NCAA Says Controversial Call Against Oklahoma Was The Correct Call

Oklahoma’s 2-0 loss to Washington on Thursday didn’t come without some controversy. After struggling for most of the afternoon to get their offense going, the Sooners were working on putting together a 2-out rally in the bottom of the sixth. With Sydney Romero, on second and Jocelyn Alo on first, Shay Knighten cranked a shot to right field that appeared to be botched by the Huskies’ Trysten Melhart.

The play was immediately ruled a catch, subsequently ending the inning and Oklahoma’s rally, but the decision was met with protest from OU coaches and fans.

“It was hard for me to see from where I was but any time Coach Lombard I goes running out to something, I know that she sees something that I don’t, so I jumped in on that,” Oklahoma head coach Patty Gasso said. “I saw the ball come out after it looked like maybe she made the catch but I don’t know.”

“I don’t know what — they said that it was a 100 percent clean catch right to me.

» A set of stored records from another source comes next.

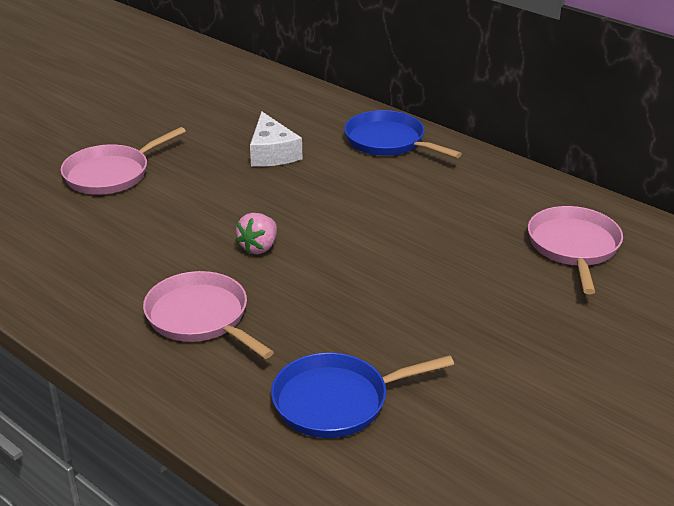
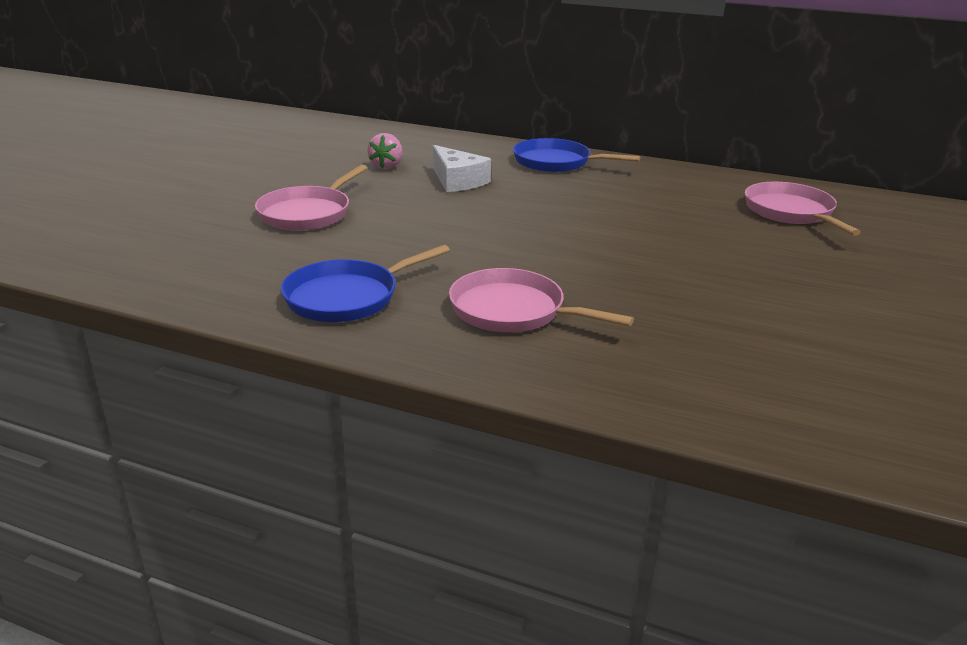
camera: 20 degrees left, 5 degrees down
(259, 247) = (515, 249): pink strawberry -> pink strawberry (386, 166)
(337, 401) = (718, 355): blue pan -> blue pan (347, 297)

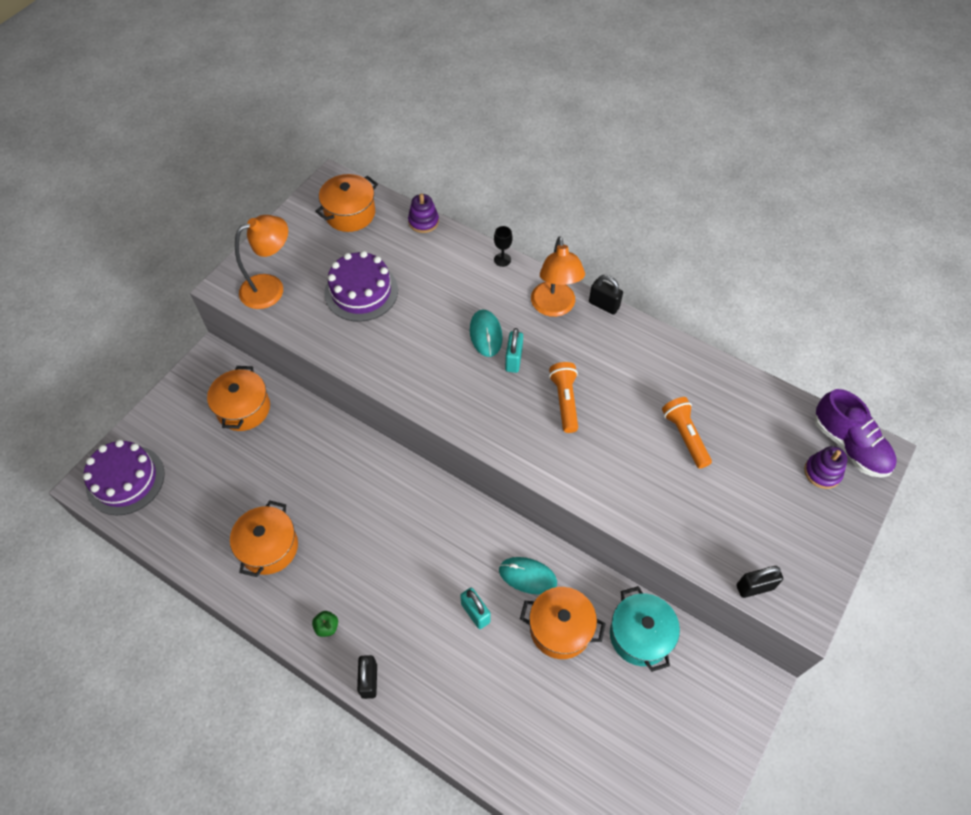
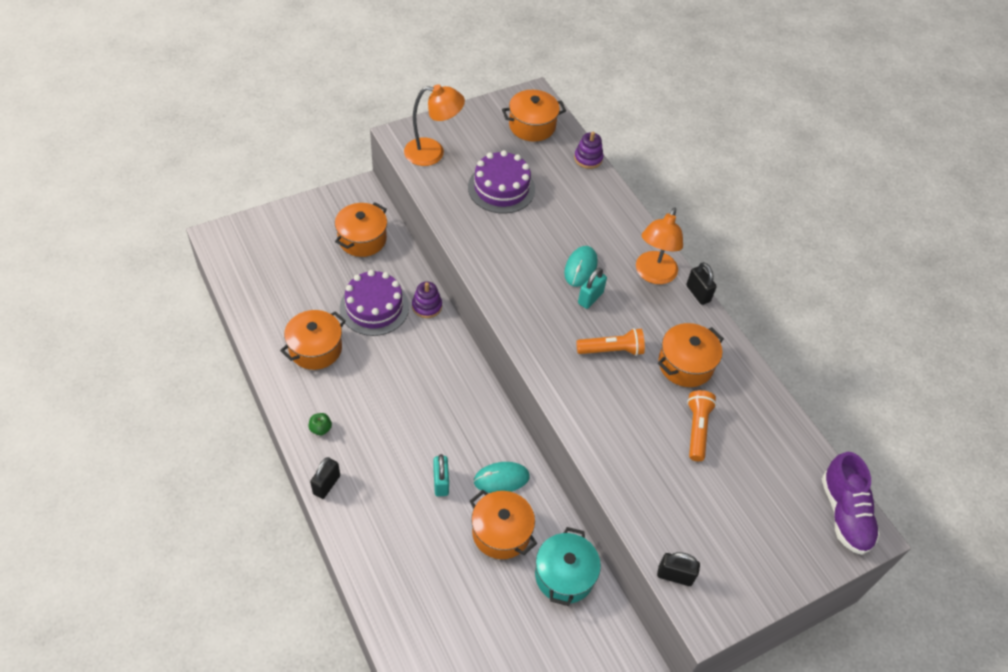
camera: 25 degrees right, 5 degrees down
(125, 480) = (244, 246): purple cake -> purple cake (374, 307)
(502, 260) = (634, 218): black goblet -> none
(527, 576) = (501, 479): turquoise mouse -> turquoise mouse turned 60 degrees counterclockwise
(565, 401) = (611, 350): orange flashlight -> orange flashlight turned 60 degrees clockwise
(636, 379) = (685, 364): none -> orange pot
(822, 472) = (802, 521): purple stacking toy -> purple stacking toy (427, 306)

That’s what the umpire said — like I’m 100 percent sure that she made the catch, and the transfer is when the ball came out. That was what I was told.” – Patty Gasso

The problem is that it was anything from a 100 percent clean catch. I’m not saying that it wasn’t a catch either, I’m just saying that it was far from clean.

Clean or not, the NCAA is siding with the umpires in saying that it was in fact a catch. “The right fielder caught the ball,” NCAA Secretary Rules-Editor Vickie Van Kleeck said in a past game statement to a pool reporter.

“She made the catch. And the ball was dropped on the transfer, trying to take the ball from her glove to her hand. This is considered a secondary motion, so it’s ruled a catch. Any type of secondary motion, not standing so much as the transfer. It was ruled on the transfer. That secondary motion means that the catch was good.” – NCAA Secretary Rules-Editor Vickie Van Kleeck

Oklahoma fans are going to counter that the ball appeared to be in her bare hand and not her glove hand, thus making the rule not applicable in this situation. Much like Patty Gasso’s protest, theirs will fall on deaf ears as well.

“He just looked right at him and said, are you 100 percent sure that that ball was caught, and he said, I am 100 percent sure,” Gasso said about her conference with the umpires.  “How am I going to change that call? There’s nothing I can do unless we had some instant replay, which we don’t. That’s another subject for another time.”